Denise did not tell her aunt that Monsieur Dalville did not so much as thank her for her present, for that would have made Mere Fourcy angry, and the girl still hoped that the young man would come to see them; he was so pleasant when he came to the village that she would soon forget his coolness in the city.
"And what about that money?" asked Mere Fourcy; "what did he say about that, my child?"
"Nothing, aunt--that is to say, we are to do what we please with it."
"Then we must have the house rebuilt and the garden sowed; that will be Coco's own property."
"Yes, aunt."
Denise allowed her aunt to have her way; she no longer had any heart for anything, her melancholy seemed to increase every day, and the child's endearments were powerless to divert her. She sought relief from her sorrows in toil; but in the midst of her rustic duties, which were formerly her delight, Denise would pause, heave a sigh, and stand sometimes for many minutes, lost in thought.
When Mere Fourcy surprised her in one of these fits of melancholy, she would run to her and ask:
"What on earth is the matter with you, girl?"
"Nothing, aunt," Denise would reply, trying hard to smile.
"But you was standing there without moving, and you didn't say a word."
"Because I was thinking, aunt."
"What about, my child?"
"I don't remember."
"You're sick, that's what's the matter with you!"
"I'm sure I don't know, aunt."
"Pardi! I can see it plain enough. You're growing thin, and you're pale as a ghost, and you don't eat anything. You must get married, my dear."

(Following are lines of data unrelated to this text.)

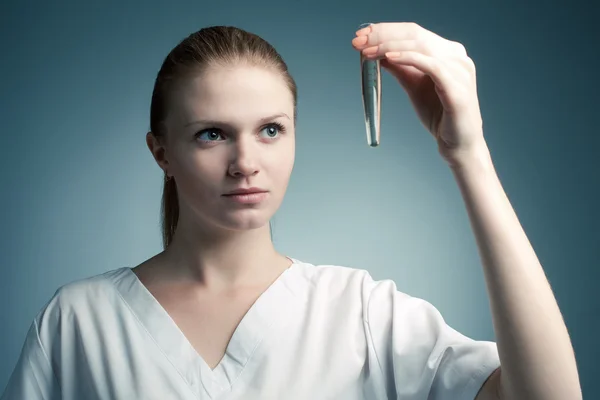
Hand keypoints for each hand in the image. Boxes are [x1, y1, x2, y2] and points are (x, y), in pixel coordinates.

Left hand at [351, 22, 487, 165]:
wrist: (456, 144)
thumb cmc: (439, 115)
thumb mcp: (414, 87)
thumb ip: (401, 69)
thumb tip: (380, 54)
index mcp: (448, 53)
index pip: (413, 32)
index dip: (385, 30)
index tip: (361, 35)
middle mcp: (457, 56)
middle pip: (415, 35)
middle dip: (383, 35)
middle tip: (358, 40)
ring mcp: (459, 70)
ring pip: (420, 46)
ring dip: (389, 46)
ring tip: (367, 51)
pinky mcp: (457, 86)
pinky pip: (431, 66)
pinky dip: (408, 58)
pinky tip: (389, 58)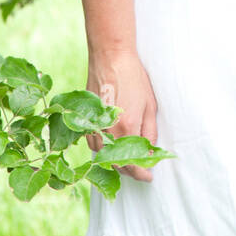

"Oh, no! I don't want to, aunt!"
"Then you must take medicine, for, I tell you, you need to take something."
Mere Fourcy could think of nothing save a husband or medicine capable of restoring Denise's bloom; but the girl declared that it would return with the warm weather, because she hoped that the return of the spring would bring Auguste back to the village.
The winter days were very long, especially to the village girl, who no longer took any pleasure in the evening reunions, who listened without interest to the jokes of the young men, and who had no one for whom she cared to beautify herself. Although one may find enjoyment in musing beneath an oak tree's shade, although the sight of green gra.s.s and verdant shrubbery may allay the pangs of love, the interior of a farm-house, and the quacking of geese and ducks must be intolerable to a heart that craves silence and solitude. Denise, obliged to conceal her unhappiness from her aunt, remained in her room and watched the Paris road.
One day when a sharp frost had hardened the ground, although the sun still made the gnarled and leafless trees attractive to the eye, Denise, who was at her chamber window, heard talking and laughing on the path leading to their house. The voices were evidently not those of villagers, and, in fact, two ladies dressed like Parisians appeared on the tree-lined path, looking about them, evidently with no very clear idea where they were going, and stopping every minute to laugh, and to rest by the hedge.